*** Records for processing Section Begins ***

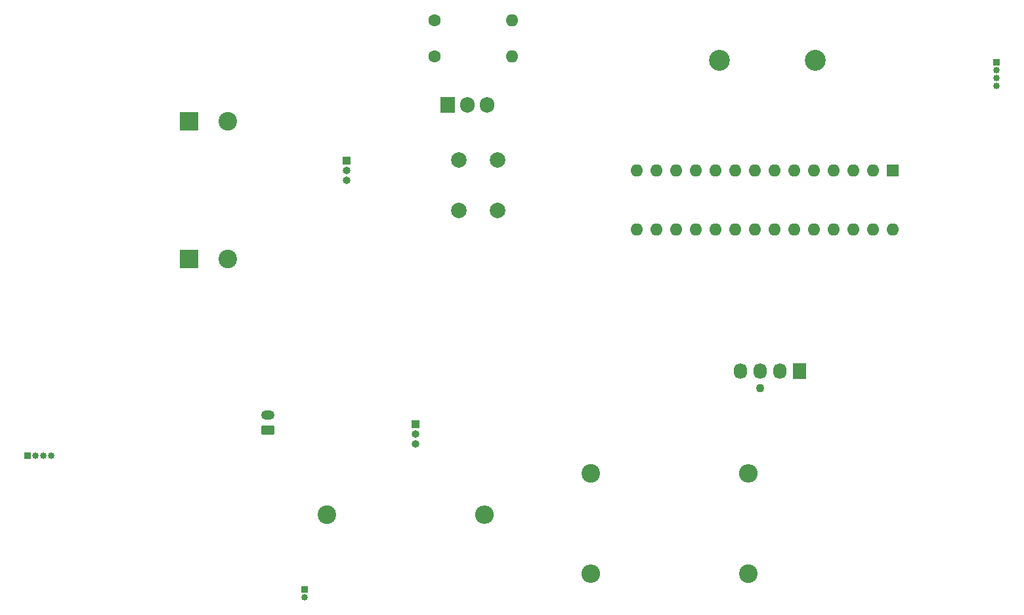
<source format=gbr>
%TF.GenerationSoftware,KiCad,Pcbnew,7.0.7*%
%TF.CreationDate,2023-12-03T23:29:23-03:00*%
%TF.ProjectId,Chocadeira,43686f63-6164-4656-9972-612e6b696361,rev?*%
%TF.SameCoordinates,Original*%
%TF.FileFunction,Soldermask,Bot*%
%TF.FilePolarity,Negative*%
%FSLAX46Y46*%
G04 Gerber Fmt 4.6, Leading zero omitted, Abs format (unit mm)*
G04 Created by KiCad (PCBNEW 7.0.7) date 2023-12-03 23:29:23*
%MOMM*%
%LPD*%
G01*
G04 APERTURE LIST*
G04 Aperture macros list*
%AMRoundRect*
0 Rectangle with rounded corners*
0 $1 Rounding radius*
0 $2 $3 $4 $5 $6 $7 $8 $9 X,Y pos of 4 corners*
0 Add a 4 corners polygon primitive as box body*
4,1,4,$2,$3,$4,$5,$6,$7,$8,$9,$2,$3,0*
0 Add four circle primitives for the rounded corners*
1,1,$1+$1,$2,$3*
1,1,$1+$1,$4,$5*
1,1,$1+$1,$6,$7*
1,1,$1+$1,$8,$9*
0 Add four rect primitives between the rounded corners*
20,1,$1+$1,$2,$3,$4,$5,0*
20,1,$1+$1,$4,$5,$6,$7,0*
20,1,$1+$1,$6,$7,$8,$9,0*
20,1,$1+$1,$8,$9,$2,$3,0*%
G04 Aperture macros list end*
%ADD10R,0.850000X0.850000*%
%ADD11O,0.850000X0.850000*%
%ADD12C,2.400000*%
%ADD13O,2.400000X2.400000*%
%ADD14R,1.000000X1.000000*%
%ADD15O,1.000000X1.000000*%
%ADD16C,2.000000*%
%ADD17R,1.905000X2.000000*%
%ADD18O,1.905000X2.000000*%
%ADD19C,2.700000*%
%ADD20R,2.400000X2.400000*%
%ADD21C,1.600000*%
%ADD22O,1.600000X1.600000*%
%ADD23C,1.100000*%
%ADD24R,1.730000X2.030000*%
%ADD25O,1.730000X2.030000*%
%ADD26R,1.600000X1.600000*%
%ADD27RoundRect,0.250000X0.625000X-0.350000X0.625000X0.350000X-0.625000X0.350000X-0.625000X-0.350000X0*%
%ADD28O,1.750000X1.200000*%
G04 APERTURE END LIST*
D10*
%TO.C,RTC1*%
X223520000Y-81280000D03*
D11*
X223520000Y-82280000D03*
X223520000Y-83280000D03*
X223520000Y-84280000D03*
%TD*%
D12*
%TO.C,R4*%
X137160000Y-139700000D03*
D13*
X157480000Y-139700000D03*
%TD*%
D10*
%TO.C,LED*%
X134320000Y-149330000D03*
D11*
X134320000Y-150330000D03*
%TD*%
%TO.C,Dimmer1*%
X101600000Y-132080000D03*
X100600000Y-132080000D03*
X99600000Y-132080000D03*
D10*
X98600000Y-132080000D03*
%TD*%
D14*
%TO.C,DHT1*%
X139700000Y-93980000D03*
D15*
X139700000Y-95250000D03*
X139700000Y-96520000D03*
%TD*%
D16*
%TO.C,C1*%
X154182000Y-93892000D03*
X159182000Y-93892000D03*
%TD*%
%TO.C,C2*%
X154182000Y-100442000D03*
X159182000Y-100442000D03*
%TD*%
D17*
%TO.C,U1*%
X152762000Y-86792000D03*
D18*
X155302000Y-86792000D03*
X157842000Y-86792000D03*
%TD*%
D12*
%TO.C,R2*%
X171196000Y-134366000D03*
D13*
X191516000Y-134366000D03*
%TD*%
D19*
%TO.C,16MHz1*%
X187856000Y-81026000D03*
X200196000Y-81026000D03*
%TD*%
D20*
%TO.C,C5*%
X119380000Y-88900000D03*
D12*
X124380000Y-88900000D03*
%TD*%
D21*
%TO.C,C4*%
X151102000Y-80542000D03*
D22*
X161102000Y-80542000D03*
%TD*%
D23*
%TO.C,Display1*%
X193040000Y-123318000D03*
D24*
X198120000Y-121158000D03*
D25*
X195580000Y-121158000D03*
X193040000Y-121158000D03*
X190500000Y-121158000D03*
%TD*%
D12*
%TO.C,R1*%
X191516000Y-147320000D03*
D13*
X171196000Y-147320000D03*
%TD*%
D26*
%TO.C,U2*%
X210208000Y-95250000D03*
D22*
X207668000Y-95250000D03*
X205128000Y-95250000D03*
X202588000Y-95250000D03*
X200048000Y-95250000D03*
X197508000Y-95250000D03*
X194968000Y-95250000D03*
X192428000Y-95250000D03*
X189888000Y-95250000D03*
X187348000Y-95250000D03*
X184808000Y-95250000D03*
X182268000Y-95250000D03*
X179728000Y-95250000D03*
X177188000Y-95250000D03*
X177188000Y-102870000D03*
X179728000Y-102870000D03*
X182268000Y-102870000D03*
X184808000Y-102870000D03*
X187348000Y-102870000D03*
X189888000Y-102870000D03*
X192428000Y-102870000D03*
X194968000Y-102870000D03*
X197508000Y-102870000D03*
X200048000Y-102870000D03*
X202588000Y-102870000D03*
X205128000Y-102870000D03*
X207668000Y-102870000D03*
X210208000Y-102870000D03*
%TD*%
D14*
%TO.C,Servo1*%
X148600000Y-128026000D03*
D15*
X148600000Y-129296000D03*
X148600000Y-130566000D03*
%TD*%
D21*
%TO.C,C3*%
X151102000Y-75892000D03*
D22*
X161102000Y-75892000D03*
%TD*%
D20*
%TO.C,C6*%
X119380000Y-106680000D03*
D12*
X124380000Y-106680000D03*
%TD*%
D27*
%TO.C,Bot\u00E3o_Reset1*%
X129550000Y-128788000D03*
D28*
X129550000Y-126788000D03*
%TD*%
M02*

</source>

*** Records for processing Section Ends ***

Instructions for the task: The pictures in the listing above are to be dropped, and everything else reproduced exactly.

Solution to the problem:
<source format=gbr>
%TF.GenerationSoftware,KiCad,Pcbnew,7.0.7*%
%TF.CreationDate,2023-12-03T23:29:23-03:00*%
%TF.ProjectId,Chocadeira,43686f63-6164-4656-9972-612e6b696361,rev?*%
%TF.SameCoordinates,Original*%
%TF.FileFunction,Soldermask,Bot*%
%TF.FilePolarity,Negative*%
%FSLAX46Y46*%
G04 Gerber Fmt 4.6, Leading zero omitted, Abs format (unit mm)*
G04 Created by KiCad (PCBNEW 7.0.7) date 2023-12-03 23:29:23*
%MOMM*%
%LPD*%
G01*
G04 APERTURE LIST*
G04 Aperture macros list*
%AMRoundRect*
0 Rectangle with rounded corners*
0 $1 Rounding radius*
0 $2 $3 $4 $5 $6 $7 $8 $9 X,Y pos of 4 corners*
0 Add a 4 corners polygon primitive as box body*
4,1,4,$2,$3,$4,$5,$6,$7,$8,$9,$2,$3,0*
0 Add four circle primitives for the rounded corners*
1,1,$1+$1,$2,$3*
1,1,$1+$1,$4,$5*
1,1,$1+$1,$6,$7*
1,1,$1+$1,$8,$9*
0 Add four rect primitives between the rounded corners*
20,1,$1+$1,$2,$3,$4,$5,0*
20,1,$1+$1,$4,$5,$6,$7,0*
20,1,$1+$1,$6,$7,$8,$9,0*
20,1,$1+$1,$8,$9,$2,$3,0*%
G04 Aperture macros list end*
%ADD10R,0.850000X0.850000*%
%ADD11O,0.850000X0.850000*%
%ADD12C,2.400000*%
%ADD13O,2.400000X2.400000*%
%ADD14R,1.000000X1.000000*%
%ADD15O,1.000000X1.000000*%
%ADD16C,2.000000*%
%ADD17R,1.905000X2.000000*%
%ADD18O,1.905000X2.000000*%
%ADD19C,2.700000*%
%ADD20R,2.400000X2.400000*%
%ADD21C,1.600000*%
%ADD22O,1.600000X1.600000*%
%ADD23C,1.100000*%
%ADD24R,1.730000X2.030000*%
%ADD25O,1.730000X2.030000*%
%ADD26R,1.600000X1.600000*%
%ADD27RoundRect,0.250000X0.625000X-0.350000X0.625000X0.350000X-0.625000X0.350000X-0.625000X-0.350000X0*%
%ADD28O,1.750000X1.200000*%
G04 APERTURE END LIST*
D10*
%TO.C,RTC1*%
X223520000Y-81280000D03*
D11*
X223520000Y-82280000D03*
X223520000Y-83280000D03*
X223520000Y-84280000D03*
%TD*%
D12*
%TO.C,R4*%
X137160000Y-139700000D03*
D13*
X157480000Y-139700000D03*
%TD*%
D10*
%TO.C,LED*%
X134320000Y-149330000D03*
D11*
X134320000Y-150330000D03*
%TD*%
%TO.C,Dimmer1*%
X101600000Y-132080000D03*
X100600000Y-132080000D03*
X99600000Y-132080000D03*
D10*
X98600000Y-132080000D03*
%TD*%
D14*
%TO.C,DHT1*%
X139700000Y-93980000D03*
D15*
X139700000Y-95250000D03*
X139700000Y-96520000D03*
%TD*%
D16*
%TO.C,C1*%
X154182000Y-93892000D03*
X159182000Y-93892000D03*
%TD*%
%TO.C,C2*%
X154182000Y-100442000D03*
X159182000Y-100442000D03*
%TD*%
D17*
%TO.C,U1*%
X152762000Y-86792000D03*
D18*
X155302000Y-86792000D03*
X157842000Y-86792000D03*
%TD*%
D12*
%TO.C,R2*%
X171196000Y-134366000D03*
D13*
X191516000Y-134366000D03*
%TD*%
D19*
%TO.C,16MHz1*%
X187856000Y-81026000D03*
X200196000Y-81026000D03*
%TD*%
D20*
%TO.C,C5*%
X119380000Y-88900000D03*
D12*
X124380000Y-88900000D03*
%TD*%
D21*
%TO.C,C4*%
X151102000Y-80542000D03*
D22*
X161102000Y-80542000D03*
%TD*%
D23*
%TO.C,Display1*%
X193040000Y-123318000D03*
D24*
X198120000Y-121158000D03*
D25*
X195580000Y-121158000D03*
X193040000Y-121158000D03*
X190500000Y-121158000D03*
%TD*%
D12*
%TO.C,R1*%
X191516000Y-147320000D03*
D13*
X171196000Y-147320000D03*
%TD*%
D26*
%TO.C,U2*%
X210208000Y-95250000D03*
D22*
X207668000Y-95250000D03*
X205128000Y-95250000D03*
X202588000Y-95250000D03*
X200048000Y-95250000D03*
X197508000Y-95250000D03*
X194968000Y-95250000D03*
X192428000Y-95250000D03*
X189888000Y-95250000D03*
X187348000Y-95250000D03*
X184808000Y-95250000D03*
X182268000Y-95250000D03*
X179728000Y-95250000D03*
X177188000Y-95250000D03*
X177188000Y-102870000D03*
X179728000Y-102870000D03*
X182268000Y-102870000D03*
X184808000Y-102870000D03*
X187348000Y-102870000D03*
X189888000Y-102870000D03*
X192428000Y-102870000D03*
X194968000Y-102870000D03*
X197508000Y-102870000D03*
X200048000Y-102870000D03*
X202588000Y-102870000D03*
X205128000Y-102870000D03*
X207668000Y-102870000D03*
X210208000Y-102870000D03*
%TD*%
D14*
%TO.C,Servo1*%
X148600000Y-128026000D03*
D15*
X148600000Y-129296000D03*
X148600000Y-130566000D03*
%TD*%
D21*
%TO.C,C3*%
X151102000Y-75892000D03*
D22*
X161102000Y-75892000D03*
%TD*%
D20*
%TO.C,C6*%
X119380000Y-106680000D03*
D12*
X124380000Y-106680000D03*
%TD*%
D27*
%TO.C,Bot\u00E3o_Reset1*%
X129550000Y-128788000D03*
D28*
X129550000Y-126788000D03*
%TD*%
M02*

</source>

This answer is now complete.